Reilly turned it around to look at it. ‘Oh, yeah, him. He’s a regular. Couldn’t have told you his name, though.’ He searched under the counter for a large hardback notebook and flipped through it until he found the name. ‘Lives up in La Paloma.’
‘Yes,’ Mackenzie said. ‘Does he have a mailbox here?’
> ‘He certainly does.’ Reilly gave him what he clearly believed to be a winning smile. Mackenzie did not return it.
‘We’d like to see the contents.’
Reilly’s smile didn’t waver. ‘I’m afraid that wouldn’t be possible, Mr Mackenzie. At least, not without some kind of warrant. Customers’ mailboxes are private.’
Cristina said, ‘You’ve been in Spain long, señor?’
Reilly looked uncomfortable for the first time. ‘About five years, officer.’
‘Official resident?’
He attempted a laugh, and waggled his outstretched palm. ‘Sort of.’ But his smile was fading.
Mackenzie said, ‘Either you are or you aren’t.’
‘Well . . .’
Cristina interrupted. ‘This place . . .’ She waved her hand vaguely around the office. ‘You have many computers here.

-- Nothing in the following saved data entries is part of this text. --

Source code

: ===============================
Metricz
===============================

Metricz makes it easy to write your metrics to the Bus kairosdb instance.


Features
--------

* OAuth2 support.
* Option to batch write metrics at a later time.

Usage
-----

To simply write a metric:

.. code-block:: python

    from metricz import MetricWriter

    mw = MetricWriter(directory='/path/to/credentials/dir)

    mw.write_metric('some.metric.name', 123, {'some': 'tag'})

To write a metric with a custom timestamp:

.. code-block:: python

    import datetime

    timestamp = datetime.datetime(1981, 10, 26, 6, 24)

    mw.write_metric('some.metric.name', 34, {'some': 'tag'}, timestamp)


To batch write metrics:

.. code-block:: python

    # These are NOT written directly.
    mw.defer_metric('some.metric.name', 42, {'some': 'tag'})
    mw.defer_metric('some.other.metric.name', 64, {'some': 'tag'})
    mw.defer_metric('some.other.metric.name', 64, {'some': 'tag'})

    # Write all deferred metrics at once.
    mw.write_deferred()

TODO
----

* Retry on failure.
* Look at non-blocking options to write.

You have health and safety certificate?’
Reilly raised his hands in submission. ‘Look, okay.’ He glanced nervously along the rows of computers and lowered his voice. ‘But this is strictly unofficial. My business is dependent on confidentiality.’ He turned to a board on the wall behind him. It was hung with rows of keys, each with its own tab. He selected one and handed it to Mackenzie. ‘Number one-two-seven.’
An entire wall beyond the counter was lined with numbered mailboxes. Reilly busied himself, pretending to ignore them, as they found and opened the mailbox Cleland had rented in the name of Templeton. There were five envelopes inside it. One contained an advertising circular from a wine store in Puerto Banus, another a quarterly subscription reminder from a gymnasium here in the port. The other three were bank statements.
Mackenzie opened them with a sense of anticipation. Three accounts. Three different banks. A cumulative total of nearly two million euros. He heard Cristina’s tiny gasp at his side. He turned towards her. ‘We can have this money seized. It’ll hurt him. Maybe cut off his source of ready cash. But it’s not all of it, that’s for sure.’ He lifted the subscription reminder. ‘Let’s go see who he pumped iron with.’